I appreciate how absences for younger children are acceptable so long as the parents consent to it and their education hasn’t been too impaired. Last week, my wife and I attended a parent-teacher conference for our 11-year-old son. Good thing the conference went well, because the kid had missed five of the last seven school days. I’m so proud of the educational progress of my little Patient Zero!

My middle schooler has been maintaining her grades too, despite missing more days than any other year prior, kindergarten included (one major consequence of being a stay-at-home parent is all the germs they collect in kindergarten after avoiding so many of them at day care).

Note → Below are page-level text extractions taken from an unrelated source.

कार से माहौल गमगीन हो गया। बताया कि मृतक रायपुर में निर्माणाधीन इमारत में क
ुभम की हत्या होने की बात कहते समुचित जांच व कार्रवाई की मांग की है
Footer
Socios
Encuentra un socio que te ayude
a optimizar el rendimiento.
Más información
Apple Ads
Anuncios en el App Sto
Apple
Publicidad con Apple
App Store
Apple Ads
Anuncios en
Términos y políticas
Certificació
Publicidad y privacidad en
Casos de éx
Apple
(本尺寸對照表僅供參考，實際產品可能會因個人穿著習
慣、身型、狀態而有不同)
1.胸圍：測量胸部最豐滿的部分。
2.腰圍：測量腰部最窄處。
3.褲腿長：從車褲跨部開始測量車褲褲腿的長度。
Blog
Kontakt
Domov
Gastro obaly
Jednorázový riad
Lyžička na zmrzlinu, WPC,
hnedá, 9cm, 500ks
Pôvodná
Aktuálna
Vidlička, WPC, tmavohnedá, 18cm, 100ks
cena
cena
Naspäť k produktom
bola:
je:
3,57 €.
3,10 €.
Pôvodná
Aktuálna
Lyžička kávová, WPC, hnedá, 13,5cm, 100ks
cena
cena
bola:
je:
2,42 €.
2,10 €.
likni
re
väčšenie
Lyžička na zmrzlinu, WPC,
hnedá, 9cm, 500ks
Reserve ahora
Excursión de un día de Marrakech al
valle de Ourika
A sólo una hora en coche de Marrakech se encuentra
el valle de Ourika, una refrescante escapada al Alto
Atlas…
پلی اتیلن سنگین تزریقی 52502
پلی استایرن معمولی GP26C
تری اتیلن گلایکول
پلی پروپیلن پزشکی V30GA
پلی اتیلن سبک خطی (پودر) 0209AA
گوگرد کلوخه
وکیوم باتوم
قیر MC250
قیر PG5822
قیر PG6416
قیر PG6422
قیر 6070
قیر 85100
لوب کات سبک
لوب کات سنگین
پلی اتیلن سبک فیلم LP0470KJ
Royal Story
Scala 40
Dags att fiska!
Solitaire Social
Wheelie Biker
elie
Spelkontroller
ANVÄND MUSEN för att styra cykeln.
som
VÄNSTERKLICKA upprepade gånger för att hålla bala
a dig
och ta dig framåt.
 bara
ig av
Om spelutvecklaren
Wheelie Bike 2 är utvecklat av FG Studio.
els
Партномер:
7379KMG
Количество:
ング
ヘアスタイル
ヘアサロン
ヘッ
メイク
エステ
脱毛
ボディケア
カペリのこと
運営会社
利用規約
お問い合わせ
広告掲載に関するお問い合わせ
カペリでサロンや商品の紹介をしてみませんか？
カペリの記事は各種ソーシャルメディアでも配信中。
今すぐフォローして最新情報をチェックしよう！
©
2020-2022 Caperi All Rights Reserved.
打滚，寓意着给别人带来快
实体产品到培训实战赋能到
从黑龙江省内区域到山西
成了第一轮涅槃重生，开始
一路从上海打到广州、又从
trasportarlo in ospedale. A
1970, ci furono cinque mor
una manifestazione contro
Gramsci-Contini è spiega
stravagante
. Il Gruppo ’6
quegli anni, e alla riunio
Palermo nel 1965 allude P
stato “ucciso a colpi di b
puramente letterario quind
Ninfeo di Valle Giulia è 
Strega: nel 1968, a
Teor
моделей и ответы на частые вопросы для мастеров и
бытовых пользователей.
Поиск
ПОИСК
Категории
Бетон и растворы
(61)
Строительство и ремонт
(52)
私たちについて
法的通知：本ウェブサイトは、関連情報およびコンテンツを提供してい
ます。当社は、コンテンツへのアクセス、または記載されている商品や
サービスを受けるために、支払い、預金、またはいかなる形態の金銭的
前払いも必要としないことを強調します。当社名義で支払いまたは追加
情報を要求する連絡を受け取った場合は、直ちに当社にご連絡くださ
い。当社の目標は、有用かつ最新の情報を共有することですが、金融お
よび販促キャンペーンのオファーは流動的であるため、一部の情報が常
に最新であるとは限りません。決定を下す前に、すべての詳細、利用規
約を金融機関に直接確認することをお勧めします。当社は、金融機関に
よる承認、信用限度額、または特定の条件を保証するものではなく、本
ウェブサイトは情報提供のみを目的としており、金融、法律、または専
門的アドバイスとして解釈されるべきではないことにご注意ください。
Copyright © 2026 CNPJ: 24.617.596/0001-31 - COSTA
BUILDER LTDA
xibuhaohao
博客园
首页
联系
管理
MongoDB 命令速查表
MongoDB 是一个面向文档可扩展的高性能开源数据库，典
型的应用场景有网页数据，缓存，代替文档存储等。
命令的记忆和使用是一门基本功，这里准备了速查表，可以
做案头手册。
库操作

Still, I’m annoyed by the general practice of encouraging “perfect attendance.” Back when I was young, the schools would celebrate the “perfect” kids while us sickies with better grades sat on the sidelines applauding their callous spread of various viruses and bacteria.

In high school, I remember having fewer chances to win a brand-new car because I caught the flu, probably from the perfect attendance winner of that car!

As adults, we’re punished for being sick, too. My graduate program MANDATES a high attendance rate … and yet they want us to stay away with our COVID symptoms. You can’t have it both ways!

I get it that people “fake” being sick, and that the world must spin on despite the abundance of vomit-inducing viral infections. But if you’re sick, you should stay home and keep your germs to yourself! Employers and schools should be understanding.

Unfortunately, by doing the right thing by keeping my kids home, I’m getting quadruple exposed to their sniffles, coughs, sneezes and other secretions. I feel safer from infection sitting in a crowded theater for “Wicked” than I do sitting in my own living room.